On January 9, 1972, the 24-year-old Kareem Abdul-Jabbar leads the Milwaukee Bucks in a 120-104 victory over Wilt Chamberlain and the Los Angeles Lakers, breaking the Lakers’ record 33-game winning streak, the longest of any team in American professional sports.
Coached by former Boston Celtics star Bill Sharman and led by future Hall of Famers Wilt Chamberlain, Jerry West and Gail Goodrich, the 1971-72 Lakers began their historic run of victories on November 5, 1971 when they beat the Baltimore Bullets in Baltimore, 110-106. They set a new NBA record with their 21st win on December 11, beating the Atlanta Hawks 104-95 and surpassing the 20-game winning streak the Bucks had put together the previous year.

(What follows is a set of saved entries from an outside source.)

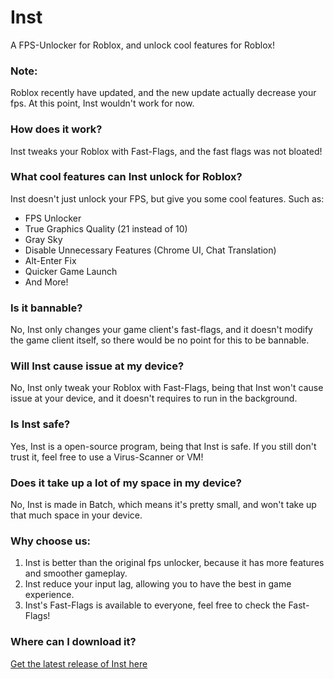 # Inst
A FPS-Unlocker for Roblox, and unlock cool features for Roblox!

### Note:
Roblox recently have updated, and the new update actually decrease your fps. At this point, Inst wouldn't work for now.

### How does it work?
Inst tweaks your Roblox with Fast-Flags, and the fast flags was not bloated!

### What cool features can Inst unlock for Roblox?
Inst doesn't just unlock your FPS, but give you some cool features.
Such as:

- FPS Unlocker
- True Graphics Quality (21 instead of 10)
- Gray Sky
- Disable Unnecessary Features (Chrome UI, Chat Translation)
- Alt-Enter Fix
- Quicker Game Launch
- And More!

### Is it bannable?
No, Inst only changes your game client's fast-flags, and it doesn't modify the game client itself, so there would be no point for this to be bannable.

### Will Inst cause issue at my device?
No, Inst only tweak your Roblox with Fast-Flags, being that Inst won't cause issue at your device, and it doesn't requires to run in the background.

### Is Inst safe?
Yes, Inst is a open-source program, being that Inst is safe. If you still don't trust it, feel free to use a Virus-Scanner or VM!

### Does it take up a lot of my space in my device?
No, Inst is made in Batch, which means it's pretty small, and won't take up that much space in your device.

### Why choose us:
1. Inst is better than the original fps unlocker, because it has more features and smoother gameplay.
2. Inst reduce your input lag, allowing you to have the best in game experience.
3. Inst's Fast-Flags is available to everyone, feel free to check the Fast-Flags!

### Where can I download it?
[Get the latest release of Inst here](https://github.com/nulasw/Inst/releases/tag/Inst)

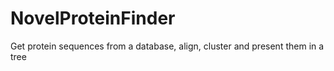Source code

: # NovelProteinFinder
Get protein sequences from a database, align, cluster and present them in a tree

The defending National Basketball Association (NBA) champion Bucks got their revenge on January 9, when a keyed-up Abdul-Jabbar scored 39 points, outplaying Chamberlain (15 points) with more rebounds (20 vs. 12), blocked shots (10 vs. 6) and assists (5 vs. 2). Abdul-Jabbar’s dominance, combined with a "get-back" defense formulated by Bucks Coach Larry Costello, decisively halted the Lakers’ historic streak.
After ending their season with a then-record 69 wins, Chamberlain and his team beat the Bucks in the Western division title match. This got them a berth in the NBA finals, where they decisively defeated the New York Knicks, four games to one. Chamberlain retired from professional basketball in 1973, and two years later Abdul-Jabbar joined the Lakers, where he later teamed with Magic Johnson to make Los Angeles the dominant team of the 1980s.